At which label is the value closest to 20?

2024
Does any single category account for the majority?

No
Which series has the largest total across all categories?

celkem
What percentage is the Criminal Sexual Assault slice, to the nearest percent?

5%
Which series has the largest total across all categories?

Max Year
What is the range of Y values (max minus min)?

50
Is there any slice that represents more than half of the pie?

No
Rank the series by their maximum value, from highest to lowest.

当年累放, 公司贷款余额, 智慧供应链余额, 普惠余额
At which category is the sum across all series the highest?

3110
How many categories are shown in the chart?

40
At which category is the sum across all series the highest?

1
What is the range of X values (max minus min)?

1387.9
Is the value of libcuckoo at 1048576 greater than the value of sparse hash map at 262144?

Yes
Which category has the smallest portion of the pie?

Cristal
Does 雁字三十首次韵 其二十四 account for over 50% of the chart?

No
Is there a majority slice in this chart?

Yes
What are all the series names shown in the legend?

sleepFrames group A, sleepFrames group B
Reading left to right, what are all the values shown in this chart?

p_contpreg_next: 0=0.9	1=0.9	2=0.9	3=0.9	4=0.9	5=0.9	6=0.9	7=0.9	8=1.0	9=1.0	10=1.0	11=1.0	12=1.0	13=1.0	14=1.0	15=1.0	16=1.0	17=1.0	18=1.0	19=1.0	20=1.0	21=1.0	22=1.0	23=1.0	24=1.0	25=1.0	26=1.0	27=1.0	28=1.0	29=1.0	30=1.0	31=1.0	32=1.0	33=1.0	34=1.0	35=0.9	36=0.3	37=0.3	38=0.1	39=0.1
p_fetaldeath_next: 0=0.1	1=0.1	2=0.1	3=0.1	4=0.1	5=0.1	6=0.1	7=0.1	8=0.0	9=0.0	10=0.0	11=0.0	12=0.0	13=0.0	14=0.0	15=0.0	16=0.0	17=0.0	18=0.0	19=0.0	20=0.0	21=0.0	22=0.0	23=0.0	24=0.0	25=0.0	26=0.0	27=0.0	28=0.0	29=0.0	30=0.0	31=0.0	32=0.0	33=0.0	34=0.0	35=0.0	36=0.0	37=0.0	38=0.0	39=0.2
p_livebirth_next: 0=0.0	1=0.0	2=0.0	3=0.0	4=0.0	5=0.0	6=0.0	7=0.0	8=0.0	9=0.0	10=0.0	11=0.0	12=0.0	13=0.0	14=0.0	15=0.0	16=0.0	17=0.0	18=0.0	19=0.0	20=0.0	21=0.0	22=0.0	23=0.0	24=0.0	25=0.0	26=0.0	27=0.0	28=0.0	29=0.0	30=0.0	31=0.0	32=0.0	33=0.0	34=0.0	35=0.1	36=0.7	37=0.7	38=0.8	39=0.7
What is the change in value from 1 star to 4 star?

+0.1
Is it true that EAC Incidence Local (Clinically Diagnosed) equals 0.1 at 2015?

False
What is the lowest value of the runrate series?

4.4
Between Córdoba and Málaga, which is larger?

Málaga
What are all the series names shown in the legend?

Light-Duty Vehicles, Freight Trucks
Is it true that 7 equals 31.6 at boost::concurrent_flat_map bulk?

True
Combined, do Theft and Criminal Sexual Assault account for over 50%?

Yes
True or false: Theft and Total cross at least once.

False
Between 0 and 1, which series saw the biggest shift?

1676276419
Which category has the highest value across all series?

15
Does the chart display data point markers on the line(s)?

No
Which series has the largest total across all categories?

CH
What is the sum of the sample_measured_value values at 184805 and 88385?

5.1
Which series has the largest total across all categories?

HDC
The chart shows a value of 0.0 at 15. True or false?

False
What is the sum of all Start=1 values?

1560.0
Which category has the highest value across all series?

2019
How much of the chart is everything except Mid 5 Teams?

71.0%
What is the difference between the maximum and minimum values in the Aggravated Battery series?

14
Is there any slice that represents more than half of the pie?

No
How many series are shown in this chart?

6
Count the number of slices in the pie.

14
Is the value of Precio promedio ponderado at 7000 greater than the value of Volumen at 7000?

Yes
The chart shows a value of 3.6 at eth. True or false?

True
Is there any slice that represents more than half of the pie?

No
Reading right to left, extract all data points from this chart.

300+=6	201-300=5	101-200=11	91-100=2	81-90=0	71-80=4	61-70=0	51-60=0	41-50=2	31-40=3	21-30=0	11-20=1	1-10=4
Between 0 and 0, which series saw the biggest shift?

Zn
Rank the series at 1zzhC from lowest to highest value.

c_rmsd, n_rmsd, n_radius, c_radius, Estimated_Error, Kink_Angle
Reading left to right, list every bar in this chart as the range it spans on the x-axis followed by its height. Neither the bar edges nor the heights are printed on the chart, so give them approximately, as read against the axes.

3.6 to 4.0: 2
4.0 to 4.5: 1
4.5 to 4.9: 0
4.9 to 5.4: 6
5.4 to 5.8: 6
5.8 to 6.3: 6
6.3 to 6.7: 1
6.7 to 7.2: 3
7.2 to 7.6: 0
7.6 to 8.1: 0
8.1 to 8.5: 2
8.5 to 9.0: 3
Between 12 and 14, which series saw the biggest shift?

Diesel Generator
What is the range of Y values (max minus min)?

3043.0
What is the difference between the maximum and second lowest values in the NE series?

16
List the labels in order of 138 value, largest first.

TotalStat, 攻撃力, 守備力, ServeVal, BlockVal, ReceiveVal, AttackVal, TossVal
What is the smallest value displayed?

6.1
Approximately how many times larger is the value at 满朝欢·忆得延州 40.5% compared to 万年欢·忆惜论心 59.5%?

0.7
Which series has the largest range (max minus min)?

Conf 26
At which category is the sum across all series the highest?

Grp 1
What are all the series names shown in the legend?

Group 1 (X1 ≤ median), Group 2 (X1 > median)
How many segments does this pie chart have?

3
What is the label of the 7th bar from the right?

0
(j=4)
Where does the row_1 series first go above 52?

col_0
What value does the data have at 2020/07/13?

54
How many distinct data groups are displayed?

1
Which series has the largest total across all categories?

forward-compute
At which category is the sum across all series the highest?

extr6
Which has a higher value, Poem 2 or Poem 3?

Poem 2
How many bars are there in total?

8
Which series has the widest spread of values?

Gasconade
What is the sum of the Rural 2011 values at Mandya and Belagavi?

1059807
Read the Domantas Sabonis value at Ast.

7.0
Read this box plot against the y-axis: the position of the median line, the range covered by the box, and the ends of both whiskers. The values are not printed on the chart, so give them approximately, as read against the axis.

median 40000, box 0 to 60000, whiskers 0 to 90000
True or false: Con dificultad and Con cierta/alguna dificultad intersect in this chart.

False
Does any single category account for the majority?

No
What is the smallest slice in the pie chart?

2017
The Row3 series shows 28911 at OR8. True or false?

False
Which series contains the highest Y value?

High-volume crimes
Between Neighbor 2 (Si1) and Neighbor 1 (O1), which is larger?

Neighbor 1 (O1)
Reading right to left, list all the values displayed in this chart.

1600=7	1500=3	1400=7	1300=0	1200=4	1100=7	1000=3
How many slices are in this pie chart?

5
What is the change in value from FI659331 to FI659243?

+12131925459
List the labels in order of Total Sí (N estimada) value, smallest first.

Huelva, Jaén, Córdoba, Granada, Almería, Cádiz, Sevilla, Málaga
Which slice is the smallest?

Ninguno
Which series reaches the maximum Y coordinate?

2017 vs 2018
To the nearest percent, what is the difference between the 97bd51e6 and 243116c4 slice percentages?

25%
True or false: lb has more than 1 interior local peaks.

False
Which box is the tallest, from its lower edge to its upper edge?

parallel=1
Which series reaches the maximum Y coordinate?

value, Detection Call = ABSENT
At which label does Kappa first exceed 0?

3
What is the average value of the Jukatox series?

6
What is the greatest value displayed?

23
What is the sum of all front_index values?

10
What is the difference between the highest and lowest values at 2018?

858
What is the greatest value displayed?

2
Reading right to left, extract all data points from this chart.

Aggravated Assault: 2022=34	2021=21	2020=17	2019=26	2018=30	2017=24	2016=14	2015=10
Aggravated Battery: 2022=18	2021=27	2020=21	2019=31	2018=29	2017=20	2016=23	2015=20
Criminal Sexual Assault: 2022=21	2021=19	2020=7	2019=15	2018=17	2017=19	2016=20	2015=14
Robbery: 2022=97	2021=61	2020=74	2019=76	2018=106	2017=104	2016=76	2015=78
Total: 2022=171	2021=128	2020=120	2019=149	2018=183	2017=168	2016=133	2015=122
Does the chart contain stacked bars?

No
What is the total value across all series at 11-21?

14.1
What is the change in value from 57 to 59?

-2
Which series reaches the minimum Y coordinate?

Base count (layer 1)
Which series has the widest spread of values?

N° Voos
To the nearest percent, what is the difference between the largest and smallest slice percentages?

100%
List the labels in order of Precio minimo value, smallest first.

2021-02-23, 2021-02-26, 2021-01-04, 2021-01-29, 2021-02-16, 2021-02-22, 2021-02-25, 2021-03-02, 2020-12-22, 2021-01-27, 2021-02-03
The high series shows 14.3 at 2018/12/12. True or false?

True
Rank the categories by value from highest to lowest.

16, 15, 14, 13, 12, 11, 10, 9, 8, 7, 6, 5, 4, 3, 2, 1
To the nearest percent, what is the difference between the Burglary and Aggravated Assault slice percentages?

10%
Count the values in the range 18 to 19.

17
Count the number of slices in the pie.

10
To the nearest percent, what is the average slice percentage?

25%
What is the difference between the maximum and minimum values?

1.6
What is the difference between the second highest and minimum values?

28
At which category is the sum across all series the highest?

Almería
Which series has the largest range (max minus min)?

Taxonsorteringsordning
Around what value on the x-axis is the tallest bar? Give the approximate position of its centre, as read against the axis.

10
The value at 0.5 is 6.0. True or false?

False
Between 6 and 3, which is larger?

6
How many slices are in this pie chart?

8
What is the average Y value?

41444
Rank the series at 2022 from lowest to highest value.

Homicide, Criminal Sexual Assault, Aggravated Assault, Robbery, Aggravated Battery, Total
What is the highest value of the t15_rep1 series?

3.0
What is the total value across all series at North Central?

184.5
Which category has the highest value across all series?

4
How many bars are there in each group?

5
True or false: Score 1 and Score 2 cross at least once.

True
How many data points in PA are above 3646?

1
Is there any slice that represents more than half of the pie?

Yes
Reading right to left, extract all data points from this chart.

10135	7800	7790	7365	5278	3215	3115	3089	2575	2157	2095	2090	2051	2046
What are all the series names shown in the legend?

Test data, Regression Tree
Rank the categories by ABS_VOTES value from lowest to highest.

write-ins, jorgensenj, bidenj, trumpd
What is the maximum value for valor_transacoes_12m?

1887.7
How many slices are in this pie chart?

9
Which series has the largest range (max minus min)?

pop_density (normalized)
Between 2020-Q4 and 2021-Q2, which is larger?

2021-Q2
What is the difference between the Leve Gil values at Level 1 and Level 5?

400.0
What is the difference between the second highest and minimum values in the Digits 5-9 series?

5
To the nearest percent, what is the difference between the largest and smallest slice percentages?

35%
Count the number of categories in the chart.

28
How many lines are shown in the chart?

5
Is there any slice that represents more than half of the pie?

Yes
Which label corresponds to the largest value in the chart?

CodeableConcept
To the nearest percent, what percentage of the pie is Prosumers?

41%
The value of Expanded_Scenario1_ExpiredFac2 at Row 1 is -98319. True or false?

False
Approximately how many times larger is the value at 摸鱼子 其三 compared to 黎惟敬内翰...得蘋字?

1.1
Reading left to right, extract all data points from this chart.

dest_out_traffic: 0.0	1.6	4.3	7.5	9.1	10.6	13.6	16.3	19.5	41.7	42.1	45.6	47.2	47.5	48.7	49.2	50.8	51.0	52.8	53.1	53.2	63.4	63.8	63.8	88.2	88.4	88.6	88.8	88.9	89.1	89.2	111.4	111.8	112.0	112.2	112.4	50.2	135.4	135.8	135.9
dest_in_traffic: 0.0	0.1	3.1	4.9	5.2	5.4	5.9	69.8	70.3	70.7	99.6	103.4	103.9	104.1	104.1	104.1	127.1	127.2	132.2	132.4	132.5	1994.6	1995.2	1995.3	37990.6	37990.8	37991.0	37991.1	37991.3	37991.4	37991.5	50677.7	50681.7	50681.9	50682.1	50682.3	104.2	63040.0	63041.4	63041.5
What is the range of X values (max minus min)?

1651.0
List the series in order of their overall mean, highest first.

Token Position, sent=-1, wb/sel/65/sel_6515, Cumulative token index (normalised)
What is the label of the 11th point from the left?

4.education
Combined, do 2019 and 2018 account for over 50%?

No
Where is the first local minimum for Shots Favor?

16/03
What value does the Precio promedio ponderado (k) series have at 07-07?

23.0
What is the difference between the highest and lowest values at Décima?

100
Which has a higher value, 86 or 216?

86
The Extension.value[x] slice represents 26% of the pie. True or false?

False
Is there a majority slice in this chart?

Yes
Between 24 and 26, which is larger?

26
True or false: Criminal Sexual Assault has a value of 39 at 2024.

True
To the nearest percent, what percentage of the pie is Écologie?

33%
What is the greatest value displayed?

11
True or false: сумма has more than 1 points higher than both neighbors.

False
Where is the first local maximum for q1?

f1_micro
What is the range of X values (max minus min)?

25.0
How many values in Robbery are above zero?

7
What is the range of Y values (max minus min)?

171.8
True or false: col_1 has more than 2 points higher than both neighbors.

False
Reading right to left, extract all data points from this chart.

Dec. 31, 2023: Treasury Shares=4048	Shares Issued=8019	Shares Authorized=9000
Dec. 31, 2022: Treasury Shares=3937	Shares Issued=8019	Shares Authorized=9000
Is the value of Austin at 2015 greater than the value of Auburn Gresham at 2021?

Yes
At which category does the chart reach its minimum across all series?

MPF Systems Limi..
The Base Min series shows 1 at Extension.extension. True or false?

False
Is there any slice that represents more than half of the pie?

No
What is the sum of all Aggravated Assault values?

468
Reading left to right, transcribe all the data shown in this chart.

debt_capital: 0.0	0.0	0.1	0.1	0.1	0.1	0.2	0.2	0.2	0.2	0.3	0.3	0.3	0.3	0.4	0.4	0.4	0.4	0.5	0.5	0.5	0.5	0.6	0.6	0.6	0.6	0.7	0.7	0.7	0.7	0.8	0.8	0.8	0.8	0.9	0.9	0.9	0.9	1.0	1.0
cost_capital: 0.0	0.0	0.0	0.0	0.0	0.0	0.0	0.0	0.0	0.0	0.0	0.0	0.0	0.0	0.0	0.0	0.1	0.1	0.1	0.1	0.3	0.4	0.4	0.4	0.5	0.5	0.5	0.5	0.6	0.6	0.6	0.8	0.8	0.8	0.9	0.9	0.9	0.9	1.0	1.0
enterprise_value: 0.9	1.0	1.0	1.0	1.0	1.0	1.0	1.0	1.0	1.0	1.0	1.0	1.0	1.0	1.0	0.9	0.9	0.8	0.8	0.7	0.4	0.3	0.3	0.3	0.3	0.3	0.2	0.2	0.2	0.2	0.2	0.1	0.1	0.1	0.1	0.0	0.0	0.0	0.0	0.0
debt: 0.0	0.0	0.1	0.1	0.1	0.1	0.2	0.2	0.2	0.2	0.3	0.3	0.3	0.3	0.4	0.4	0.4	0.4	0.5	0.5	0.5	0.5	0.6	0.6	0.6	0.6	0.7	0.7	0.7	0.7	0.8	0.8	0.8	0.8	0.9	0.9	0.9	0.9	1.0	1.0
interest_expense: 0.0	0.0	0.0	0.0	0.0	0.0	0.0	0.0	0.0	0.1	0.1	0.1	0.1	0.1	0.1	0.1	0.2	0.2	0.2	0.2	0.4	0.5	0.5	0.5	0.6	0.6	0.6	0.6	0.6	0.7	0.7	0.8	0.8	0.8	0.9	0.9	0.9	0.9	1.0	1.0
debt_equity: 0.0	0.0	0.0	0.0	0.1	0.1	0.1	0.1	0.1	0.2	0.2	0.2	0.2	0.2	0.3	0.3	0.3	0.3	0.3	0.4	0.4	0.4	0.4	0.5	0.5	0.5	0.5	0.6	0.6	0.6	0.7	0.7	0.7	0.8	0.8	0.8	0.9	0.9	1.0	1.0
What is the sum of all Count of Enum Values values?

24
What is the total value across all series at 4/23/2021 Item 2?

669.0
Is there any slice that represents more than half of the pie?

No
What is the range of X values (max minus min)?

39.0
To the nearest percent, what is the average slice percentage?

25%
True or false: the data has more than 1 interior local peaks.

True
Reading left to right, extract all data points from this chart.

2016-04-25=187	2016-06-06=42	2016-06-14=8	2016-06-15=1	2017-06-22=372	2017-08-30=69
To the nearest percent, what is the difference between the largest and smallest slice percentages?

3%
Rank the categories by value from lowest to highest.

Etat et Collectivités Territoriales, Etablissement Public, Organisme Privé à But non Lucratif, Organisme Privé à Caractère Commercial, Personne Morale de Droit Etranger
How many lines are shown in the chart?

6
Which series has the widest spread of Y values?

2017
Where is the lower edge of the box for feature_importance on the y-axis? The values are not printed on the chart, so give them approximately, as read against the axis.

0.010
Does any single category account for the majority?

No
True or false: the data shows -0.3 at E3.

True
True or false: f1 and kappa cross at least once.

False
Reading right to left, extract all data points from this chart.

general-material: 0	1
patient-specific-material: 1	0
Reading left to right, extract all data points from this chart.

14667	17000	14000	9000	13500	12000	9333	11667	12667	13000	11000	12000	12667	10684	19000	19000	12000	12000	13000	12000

◇ ◇ ◇ ◇ ◇

ACTION ITEM
Return the records above verbatim, from the beginning through the line containing "Reading left to right, what", with that line included.

ANSWER BOX
At which label is the value closest to 20?

2024
Does any single category account for the majority?

No
Which series has the largest total across all categories?

celkem
What percentage is the Criminal Sexual Assault slice, to the nearest percent?

5%
Which series has the largest total across all categories?

Max Year
What is the range of Y values (max minus min)?

50
Is there any slice that represents more than half of the pie?

No
Rank the series by their maximum value, from highest to lowest.

当年累放, 公司贷款余额, 智慧供应链余额, 普惠余额
At which category is the sum across all series the highest?

3110
How many categories are shown in the chart?

40
At which category is the sum across all series the highest?

1
What is the range of X values (max minus min)?

1387.9
Is the value of libcuckoo at 1048576 greater than the value of sparse hash map at 262144?

Yes
Which category has the smallest portion of the pie?

Cristal
Does 雁字三十首次韵 其二十四 account for over 50% of the chart?

No
Is there a majority slice in this chart?

Yes
What are all the series names shown in the legend?

sleepFrames group A, sleepFrames group B
Reading left to right, what are all the values shown in this chart?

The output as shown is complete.